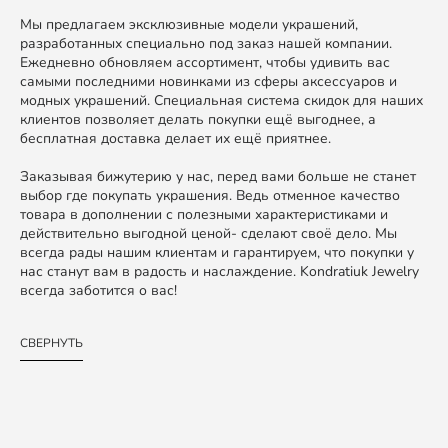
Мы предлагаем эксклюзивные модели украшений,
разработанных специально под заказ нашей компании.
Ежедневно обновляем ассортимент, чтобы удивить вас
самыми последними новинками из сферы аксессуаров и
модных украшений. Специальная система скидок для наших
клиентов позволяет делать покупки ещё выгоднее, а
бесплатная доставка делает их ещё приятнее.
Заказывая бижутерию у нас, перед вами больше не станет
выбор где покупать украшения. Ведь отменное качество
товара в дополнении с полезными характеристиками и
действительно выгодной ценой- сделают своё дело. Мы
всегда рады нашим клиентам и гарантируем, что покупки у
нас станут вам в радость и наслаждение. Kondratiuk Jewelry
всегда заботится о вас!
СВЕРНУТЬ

= = = = = = =

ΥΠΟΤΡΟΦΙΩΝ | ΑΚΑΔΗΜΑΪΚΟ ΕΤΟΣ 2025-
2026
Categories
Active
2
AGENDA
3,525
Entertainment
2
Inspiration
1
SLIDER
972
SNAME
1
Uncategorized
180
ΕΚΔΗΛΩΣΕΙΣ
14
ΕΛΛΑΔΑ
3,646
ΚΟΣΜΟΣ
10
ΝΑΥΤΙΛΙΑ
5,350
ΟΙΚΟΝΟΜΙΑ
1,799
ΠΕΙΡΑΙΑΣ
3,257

= = = = = = =

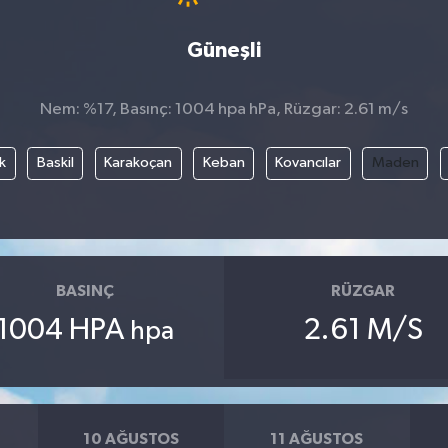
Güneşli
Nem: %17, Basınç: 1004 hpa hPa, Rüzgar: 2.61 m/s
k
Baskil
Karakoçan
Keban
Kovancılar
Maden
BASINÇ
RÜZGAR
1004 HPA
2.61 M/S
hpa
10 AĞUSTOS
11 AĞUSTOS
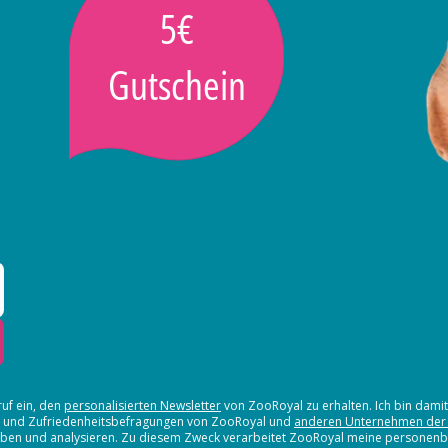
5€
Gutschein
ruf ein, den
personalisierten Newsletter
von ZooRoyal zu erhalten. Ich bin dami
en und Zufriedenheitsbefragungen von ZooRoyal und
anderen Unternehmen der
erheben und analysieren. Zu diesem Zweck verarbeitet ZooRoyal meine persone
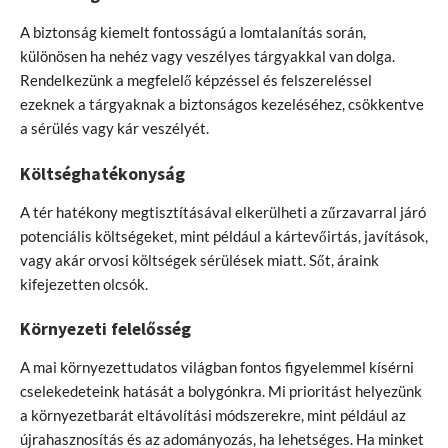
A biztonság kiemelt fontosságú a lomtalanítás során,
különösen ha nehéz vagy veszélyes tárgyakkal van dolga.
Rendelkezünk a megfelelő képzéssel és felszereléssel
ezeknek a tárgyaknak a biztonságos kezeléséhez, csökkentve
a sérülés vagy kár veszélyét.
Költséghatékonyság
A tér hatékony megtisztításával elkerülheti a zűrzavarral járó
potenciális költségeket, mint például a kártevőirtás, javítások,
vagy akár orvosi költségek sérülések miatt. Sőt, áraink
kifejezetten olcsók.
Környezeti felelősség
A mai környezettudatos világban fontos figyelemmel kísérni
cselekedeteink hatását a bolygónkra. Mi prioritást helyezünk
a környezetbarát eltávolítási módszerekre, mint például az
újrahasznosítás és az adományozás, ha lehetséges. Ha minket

= = = = = = =

## WORK REQUEST
Could you tally the lines in these records that contain the word "vagy" and give only the result?

## ANSWER SPACE
3